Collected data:

::::::::

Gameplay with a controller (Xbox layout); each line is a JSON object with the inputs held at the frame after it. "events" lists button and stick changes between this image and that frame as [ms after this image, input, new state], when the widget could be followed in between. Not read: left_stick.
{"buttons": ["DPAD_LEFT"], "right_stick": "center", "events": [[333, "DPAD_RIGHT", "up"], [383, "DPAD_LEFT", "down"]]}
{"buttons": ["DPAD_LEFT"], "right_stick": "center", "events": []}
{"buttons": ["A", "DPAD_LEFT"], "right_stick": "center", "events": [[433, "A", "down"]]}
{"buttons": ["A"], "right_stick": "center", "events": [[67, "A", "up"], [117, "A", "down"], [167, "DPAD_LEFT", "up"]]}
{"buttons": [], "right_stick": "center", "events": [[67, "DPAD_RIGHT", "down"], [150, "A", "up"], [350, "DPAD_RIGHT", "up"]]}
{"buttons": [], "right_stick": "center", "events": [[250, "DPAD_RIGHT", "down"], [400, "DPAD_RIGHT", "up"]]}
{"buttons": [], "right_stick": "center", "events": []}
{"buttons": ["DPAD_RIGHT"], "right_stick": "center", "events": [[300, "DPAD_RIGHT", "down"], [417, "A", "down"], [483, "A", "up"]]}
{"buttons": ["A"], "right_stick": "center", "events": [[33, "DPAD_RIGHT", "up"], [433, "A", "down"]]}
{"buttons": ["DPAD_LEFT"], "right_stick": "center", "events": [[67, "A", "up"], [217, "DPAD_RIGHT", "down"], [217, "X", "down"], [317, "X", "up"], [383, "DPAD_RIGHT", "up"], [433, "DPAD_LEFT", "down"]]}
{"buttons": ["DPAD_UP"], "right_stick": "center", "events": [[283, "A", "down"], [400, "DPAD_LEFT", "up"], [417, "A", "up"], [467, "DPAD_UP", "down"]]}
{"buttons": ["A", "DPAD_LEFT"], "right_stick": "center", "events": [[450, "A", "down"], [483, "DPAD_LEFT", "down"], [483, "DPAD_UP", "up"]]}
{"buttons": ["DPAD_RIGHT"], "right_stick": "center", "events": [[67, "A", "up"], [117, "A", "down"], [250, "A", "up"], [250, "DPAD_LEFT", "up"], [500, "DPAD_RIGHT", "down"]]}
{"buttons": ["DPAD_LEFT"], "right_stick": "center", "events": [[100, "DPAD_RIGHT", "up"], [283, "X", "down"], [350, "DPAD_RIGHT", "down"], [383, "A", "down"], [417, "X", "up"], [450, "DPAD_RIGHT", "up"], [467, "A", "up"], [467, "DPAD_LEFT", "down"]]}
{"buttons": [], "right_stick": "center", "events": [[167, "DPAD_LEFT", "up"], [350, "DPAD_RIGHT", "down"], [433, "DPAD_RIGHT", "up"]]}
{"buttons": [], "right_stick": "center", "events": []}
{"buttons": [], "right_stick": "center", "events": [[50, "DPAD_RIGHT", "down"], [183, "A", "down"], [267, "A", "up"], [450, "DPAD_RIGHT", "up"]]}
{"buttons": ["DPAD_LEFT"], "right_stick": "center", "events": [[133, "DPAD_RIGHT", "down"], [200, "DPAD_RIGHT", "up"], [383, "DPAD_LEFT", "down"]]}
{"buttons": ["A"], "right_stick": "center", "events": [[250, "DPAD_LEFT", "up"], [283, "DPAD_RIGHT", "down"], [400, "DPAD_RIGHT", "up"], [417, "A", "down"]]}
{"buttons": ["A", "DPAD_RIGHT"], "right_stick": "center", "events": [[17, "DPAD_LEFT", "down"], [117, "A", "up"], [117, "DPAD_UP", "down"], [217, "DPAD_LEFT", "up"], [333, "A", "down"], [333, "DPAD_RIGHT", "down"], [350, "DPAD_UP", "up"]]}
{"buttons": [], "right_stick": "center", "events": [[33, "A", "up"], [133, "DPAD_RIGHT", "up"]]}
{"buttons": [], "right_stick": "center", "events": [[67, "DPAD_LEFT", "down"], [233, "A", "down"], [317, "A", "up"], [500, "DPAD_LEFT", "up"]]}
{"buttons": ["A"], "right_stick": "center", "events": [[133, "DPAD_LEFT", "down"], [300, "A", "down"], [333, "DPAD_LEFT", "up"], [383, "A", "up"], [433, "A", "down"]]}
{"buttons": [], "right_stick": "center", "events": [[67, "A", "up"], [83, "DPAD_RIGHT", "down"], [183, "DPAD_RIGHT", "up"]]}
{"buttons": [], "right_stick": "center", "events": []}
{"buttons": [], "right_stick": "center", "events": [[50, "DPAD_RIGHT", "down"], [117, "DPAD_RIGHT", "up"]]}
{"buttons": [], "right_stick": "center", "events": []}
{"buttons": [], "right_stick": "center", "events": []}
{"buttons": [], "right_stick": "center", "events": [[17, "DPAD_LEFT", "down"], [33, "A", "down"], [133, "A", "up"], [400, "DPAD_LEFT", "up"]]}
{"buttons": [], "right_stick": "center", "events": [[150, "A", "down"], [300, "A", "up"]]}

::::::::

- _WORK TO COMPLETE_
Exact repetition of every entry in the data is required.

- _TASK SOLUTION_
Gameplay with a controller (Xbox layout); each line is a JSON object with the inputs held at the frame after it. "events" lists button and stick changes between this image and that frame as [ms after this image, input, new state], when the widget could be followed in between. Not read: left_stick.
{"buttons": ["DPAD_LEFT"], "right_stick": "center", "events": [[333, "DPAD_RIGHT", "up"], [383, "DPAD_LEFT", "down"]]}
{"buttons": ["DPAD_LEFT"], "right_stick": "center", "events": []}
{"buttons": ["A", "DPAD_LEFT"], "right_stick": "center", "events": [[433, "A", "down"]]}
{"buttons": ["A"], "right_stick": "center", "events": [[67, "A", "up"], [117, "A", "down"], [167, "DPAD_LEFT", "up"]]}
{"buttons": [], "right_stick": "center", "events": [[67, "DPAD_RIGHT", "down"], [150, "A", "up"], [350, "DPAD_RIGHT", "up"]]}
{"buttons": [], "right_stick": "center", "events": [[250, "DPAD_RIGHT", "down"], [400, "DPAD_RIGHT", "up"]]}
{"buttons": [], "right_stick": "center", "events": []}
{"buttons": ["DPAD_RIGHT"], "right_stick": "center", "events": [[300, "DPAD_RIGHT", "down"], [417, "A", "down"], [483, "A", "up"]]}
{"buttons": ["A"], "right_stick": "center", "events": [[33, "DPAD_RIGHT", "up"], [433, "A", "down"]]}
{"buttons": ["DPAD_LEFT"], "right_stick": "center", "events": [[67, "A", "up"], [217, "DPAD_RIGHT", "down"], [217, "X", "down"], [317, "X", "up"], [383, "DPAD_RIGHT", "up"], [433, "DPAD_LEFT", "down"]]}
{"buttons": ["DPAD_UP"], "right_stick": "center", "events": [[283, "A", "down"], [400, "DPAD_LEFT", "up"], [417, "A", "up"], [467, "DPAD_UP", "down"]]}
{"buttons": ["A", "DPAD_LEFT"], "right_stick": "center", "events": [[450, "A", "down"], [483, "DPAD_LEFT", "down"], [483, "DPAD_UP", "up"]]}
{"buttons": ["DPAD_RIGHT"], "right_stick": "center", "events": [[67, "A", "up"], [117, "A", "down"], [250, "A", "up"], [250, "DPAD_LEFT", "up"], [500, "DPAD_RIGHT", "down"]]}
{"buttons": ["DPAD_LEFT"], "right_stick": "center", "events": [[100, "DPAD_RIGHT", "up"], [283, "X", "down"], [350, "DPAD_RIGHT", "down"], [383, "A", "down"], [417, "X", "up"], [450, "DPAD_RIGHT", "up"], [467, "A", "up"], [467, "DPAD_LEFT", "down"]]}
{"buttons": [], "right_stick": "center", "events": [[167, "DPAD_LEFT", "up"], [350, "DPAD_RIGHT", "down"], [433, "DPAD_RIGHT", "up"]]}
{"buttons": [], "right_stick": "center", "events": []}
{"buttons": [], "right_stick": "center", "events": [[50, "DPAD_RIGHT", "down"], [183, "A", "down"], [267, "A", "up"], [450, "DPAD_RIGHT", "up"]]}
{"buttons": ["DPAD_LEFT"], "right_stick": "center", "events": [[133, "DPAD_RIGHT", "down"], [200, "DPAD_RIGHT", "up"], [383, "DPAD_LEFT", "down"]]}
{"buttons": ["A"], "right_stick": "center", "events": [[250, "DPAD_LEFT", "up"], [283, "DPAD_RIGHT", "down"], [400, "DPAD_RIGHT", "up"], [417, "A", "down"]]}
{"buttons": ["A", "DPAD_RIGHT"], "right_stick": "center", "events": [[17, "DPAD_LEFT", "down"], [117, "A", "up"], [117, "DPAD_UP", "down"], [217, "DPAD_LEFT", "up"], [333, "A", "down"], [333, "DPAD_RIGHT", "down"], [350, "DPAD_UP", "up"]]}
{"buttons": [], "right_stick": "center", "events": [[33, "A", "up"], [133, "DPAD_RIGHT", "up"]]}
{"buttons": [], "right_stick": "center", "events": [[67, "DPAD_LEFT", "down"], [233, "A", "down"], [317, "A", "up"], [500, "DPAD_LEFT", "up"]]}
{"buttons": ["A"], "right_stick": "center", "events": [[133, "DPAD_LEFT", "down"], [300, "A", "down"], [333, "DPAD_LEFT", "up"], [383, "A", "up"], [433, "A", "down"]]}
{"buttons": [], "right_stick": "center", "events": [[67, "A", "up"], [83, "DPAD_RIGHT", "down"], [183, "DPAD_RIGHT", "up"]]}
{"buttons": [], "right_stick": "center", "events": []}
{"buttons": [], "right_stick": "center", "events": [[50, "DPAD_RIGHT", "down"], [117, "DPAD_RIGHT", "up"]]}
{"buttons": [], "right_stick": "center", "events": []}
{"buttons": [], "right_stick": "center", "events": []}
{"buttons": [], "right_stick": "center", "events": [[17, "DPAD_LEFT", "down"], [33, "A", "down"], [133, "A", "up"], [400, "DPAD_LEFT", "up"]]}
{"buttons": [], "right_stick": "center", "events": [[150, "A", "down"], [300, "A", "up"]]}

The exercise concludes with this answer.